According to the study, India contains volcanic and sedimentary rocks dating back 3.5 billion years and has a similar geological history to parts of South Africa and Australia.
Researchers from Wits University in South Africa, the University of Johannesburg (UJ) and the Chinese Academy of Sciences examined volcanic and sedimentary rocks from the Daitari Greenstone Belt in the Singhbhum Craton of eastern India, about 3.5 billion years ago.
Kraton is part of the ancient climate that was formed billions of years ago. His research provides a window into how processes inside and on Earth worked in the past.
The team undertook a complete field survey and precise Uranium-Lead (U-Pb) radiometric dating to assess the geology of the ancient greenstone.
The study, published in the journal Precambrian Research, identifies key geological time scales that reflect the tectonic evolution of the Daitari Greenstones.
Jaganmoy Jodder of Wits University said: “The Daitari greenstone belt has a similar geological makeup and compares favorably with greenstones found in the Barberton and Nondweni regions of South Africa.”
Marine volcanic eruptions are common between 3.5 and 33 billion years ago, and are mainly preserved as pillow lavas in the greenstones of Singhbhum, Kaapwaal and Pilbara cratons.
More importantly, the volcanism style carved out of the silica-rich rocks provides evidence of explosive subsurface weathering of the ocean.

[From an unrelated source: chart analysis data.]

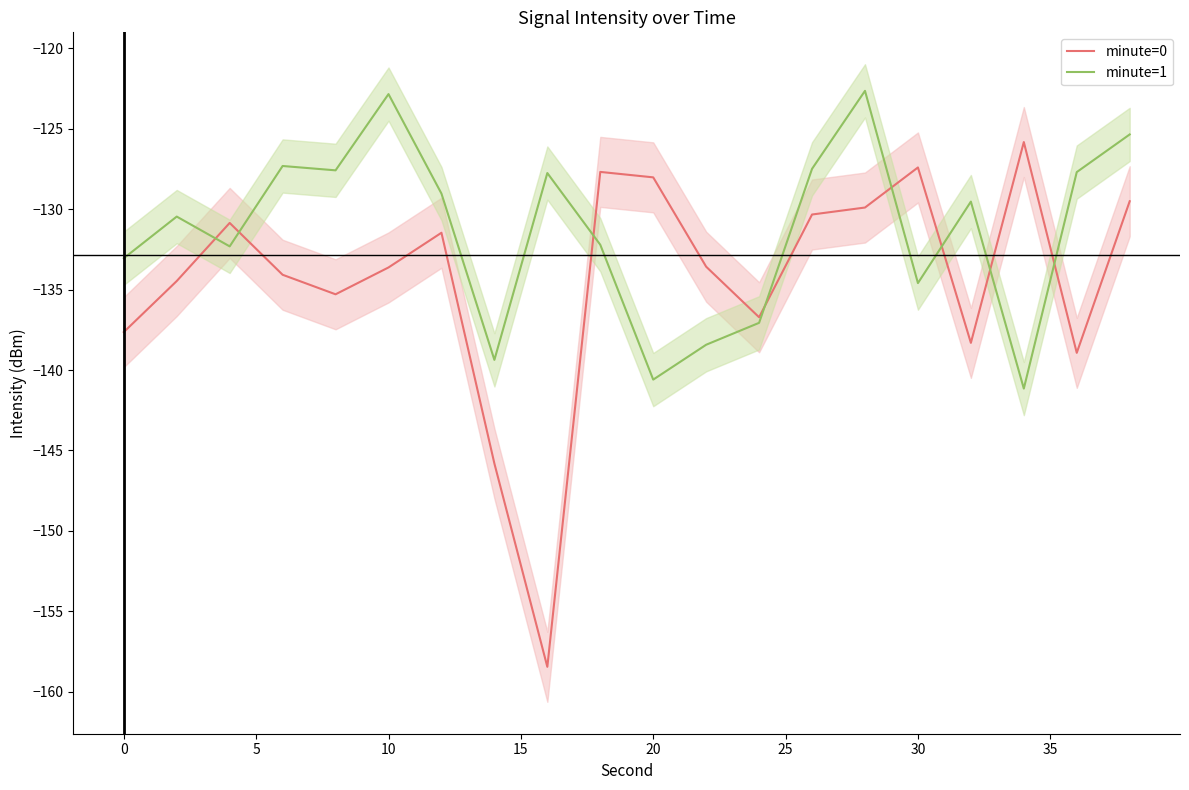

The minute=1 series shows -133.0 at 0. True or false?

True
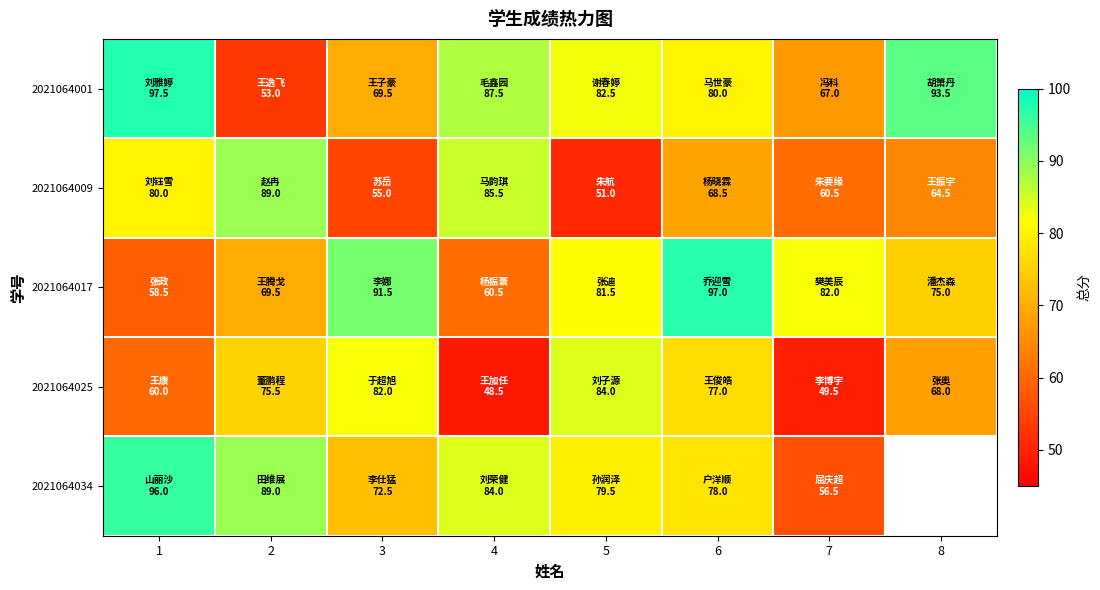

At how many categories does at least one series exceed 65?

8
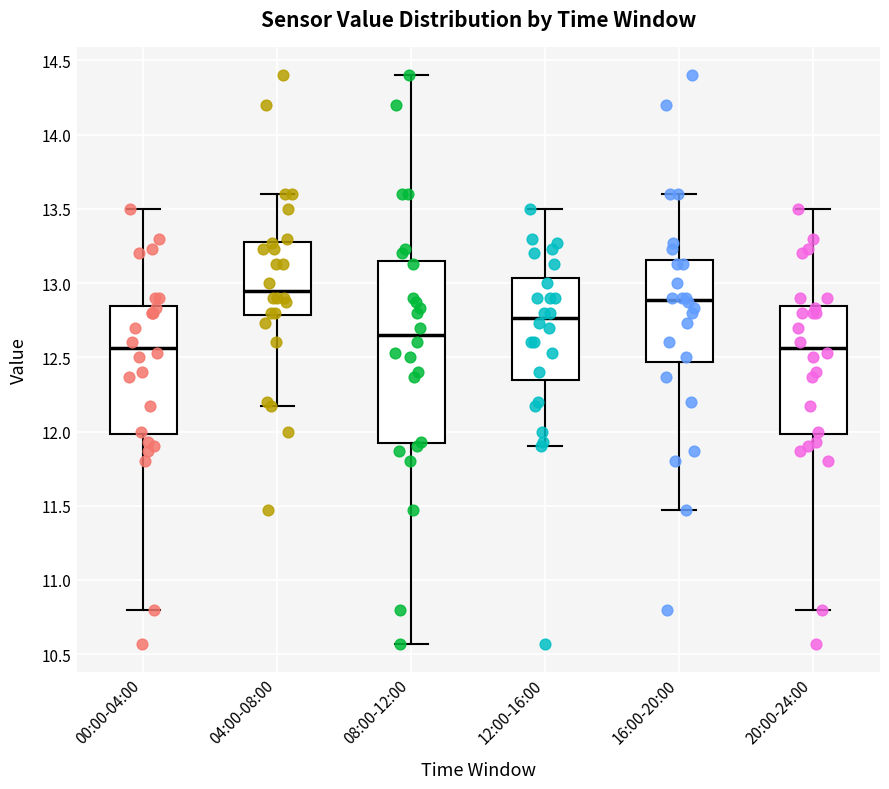

Which box has the highest median line?

04:00-08:00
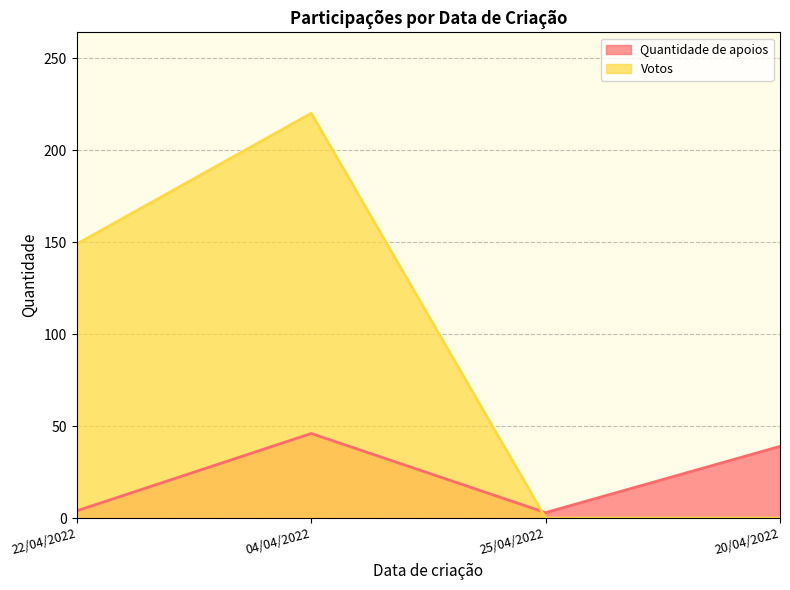

Read the Quantidade de apoios (line) value at 20/04/2022, to the nearest 5.

40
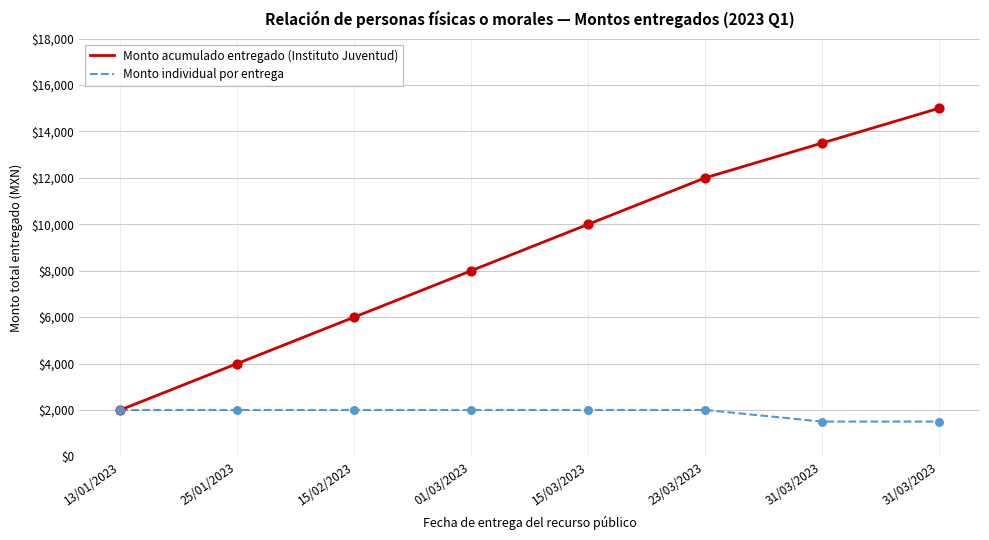

At how many categories does at least one series exceed 8693?

4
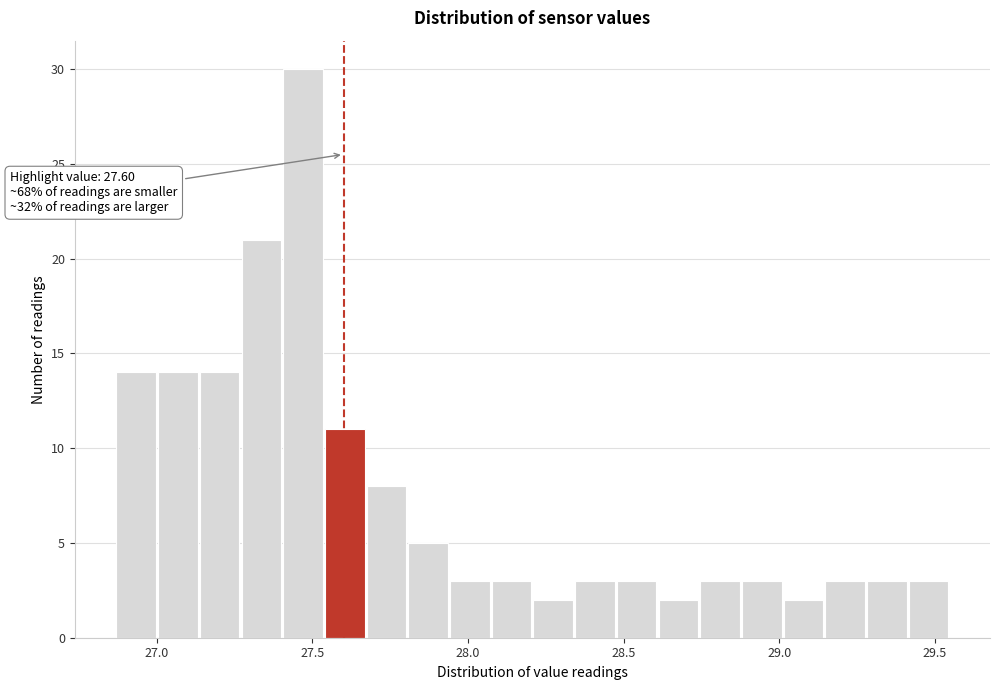

Read against the x-axis, roughly where is the centre of the tallest bar?

27.45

“Silicon volcanism followed by sedimentary rocks containing marine turbidity flows formed by the sinking of volcanic sources,” said Jodder, who led the research.
“This provides an age estimate of about 3.5 billion years ago for marine sedimentary rocks based on zircon U-Pb data from the deposit,” he said.
Detrital zircon geochronology analyzes the age of zircons stored in a specific sedimentary unit.
The study of ancient greenstones not only understand various volcanic processes, but well-preserved greenstones are the preservation of small sedimentary rocks formed in the sea.
“Volcano-sedimentary rocks provide information about the conditions for life on the young Earth and can be seen as a time capsule to better understand the evolutionary story of our planet,” said Jodder.
The team showed that this ancient climate underwent the same geological process 3.5 billion years ago.
“However, we do not know their exact paleo-geographic location. Therefore, we cannot confirm that they once formed part of the supercontinent,” he said.